Use gene, transcript and exon annotations to define genomic regions
GRanges objects defining each level of annotation
Numeric vector defining upstream and/or downstream distances for a promoter. Passing a single value will define a symmetrical promoter The first value represents the upstream range
The distance from a TSS defining an upstream promoter
logical(1) Separate gene bodies into introns and exons. If
intron = FALSE
gene bodies will simply be defined as gene bodies
Distance from a gene to be considered a proximal intergenic region. If set to 0, intergenic regions will simply be considered as uniformly intergenic
Passed internally to reduceMC
and setdiffMC
Column names to be retained from the supplied annotations
Not used
A GRangesList
Using GRanges annotated as genes, transcripts and exons this function will define ranges uniquely assigned to a region type using a hierarchical process.
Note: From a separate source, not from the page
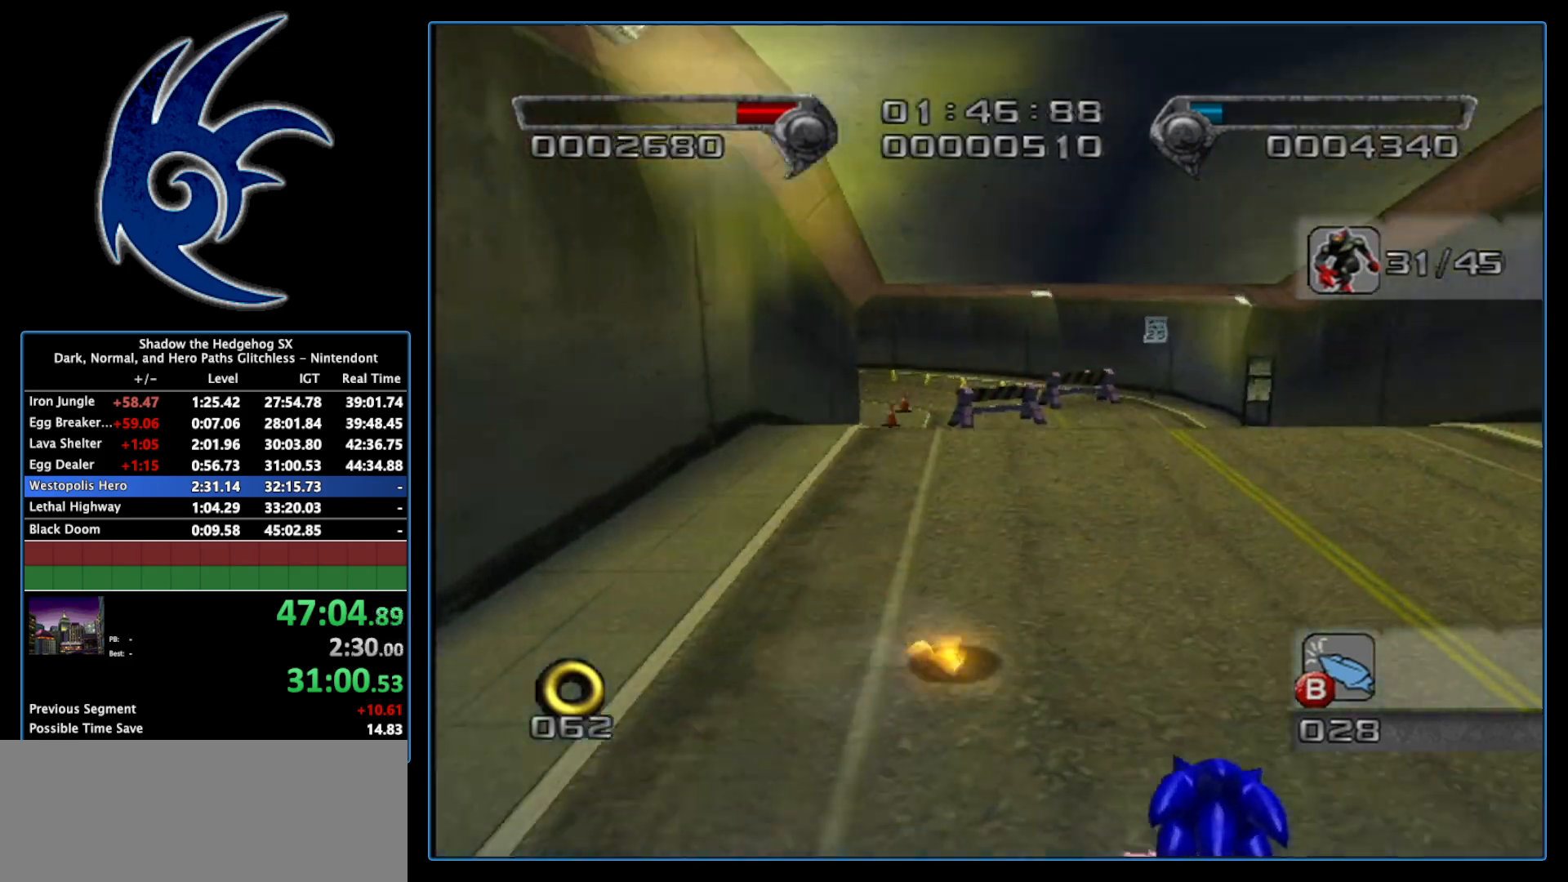
{"buttons": [], "left_stick": "up-left", "right_stick": "center", "events": [[333, "left_stick", "up-left"], [333, "right_stick", "down-right"], [483, "right_stick", "center"]]}
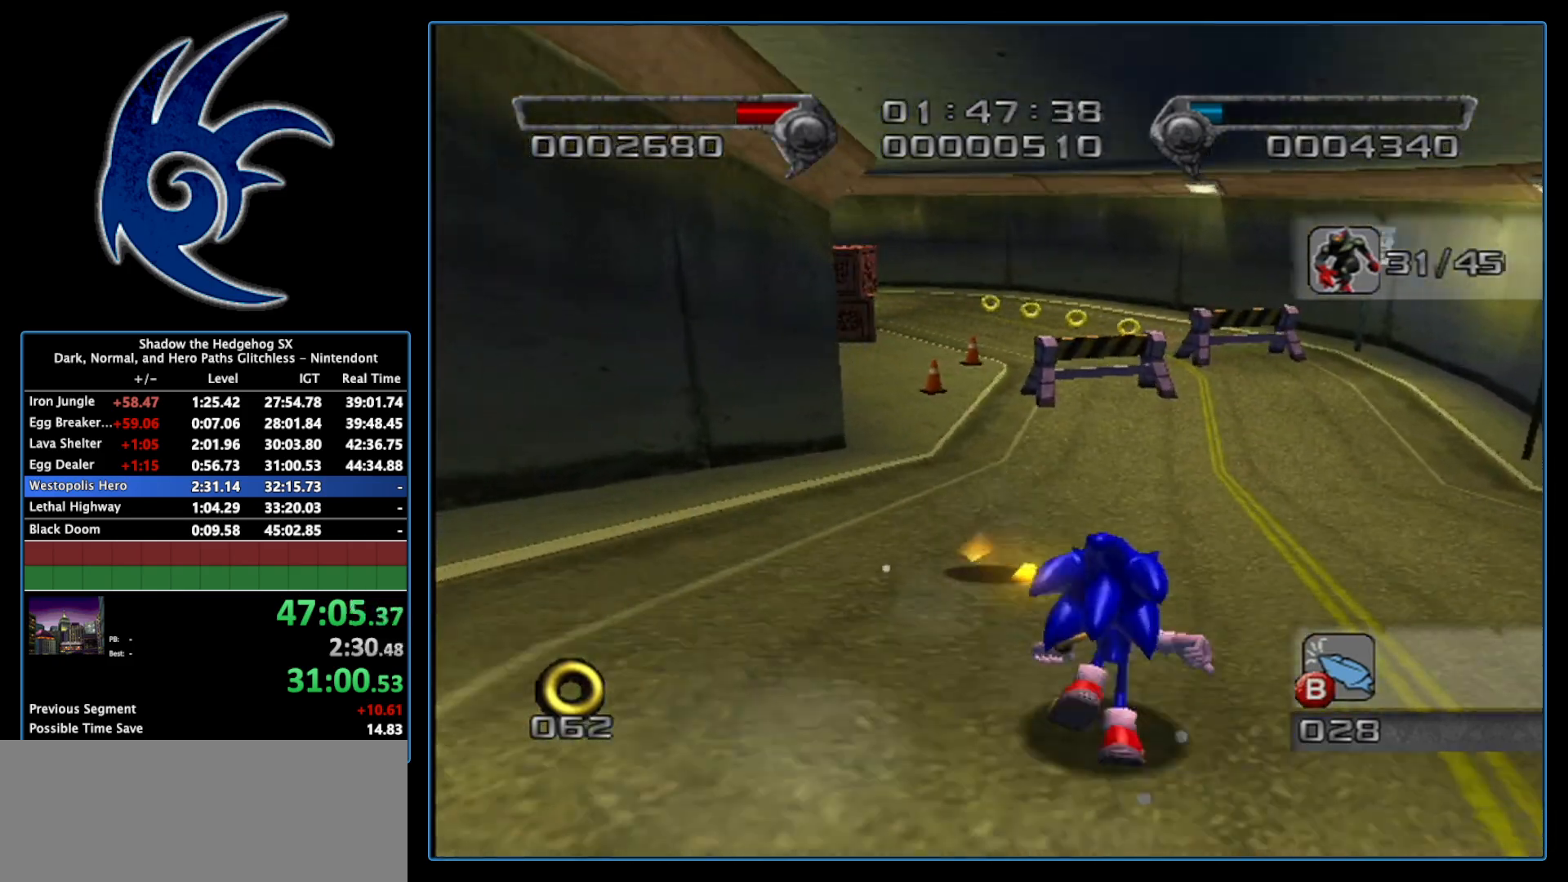
{"buttons": [], "left_stick": "up-left", "right_stick": "center", "events": []}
By default, these region types will be (in order) 1) Promoters, 2) Upstream Promoters, 3) Exons, 4) Introns, 5) Proximal Intergenic and 6) Distal Intergenic.
Setting intron = FALSE
will replace introns and exons with a generic "Gene
Body" annotation.
Setting proximal = 0
will return all intergenic regions (not previously
annotated as promoters or upstream promoters) to an "Intergenic" category
Notably, once a region has been defined, it is excluded from all subsequent candidate regions.
Any columns matching the names provided in cols will be returned, and it is
assumed that the gene/transcript/exon ranges will contain informative columns
in the mcols()
element.
## Define two exons for two transcripts
sq <- Seqinfo(seqnames = "chr1", seqlengths = 50000)
e <- c("chr1:20001-21000", "chr1:29001-29950", "chr1:22001-23000", "chr1:29001-30000")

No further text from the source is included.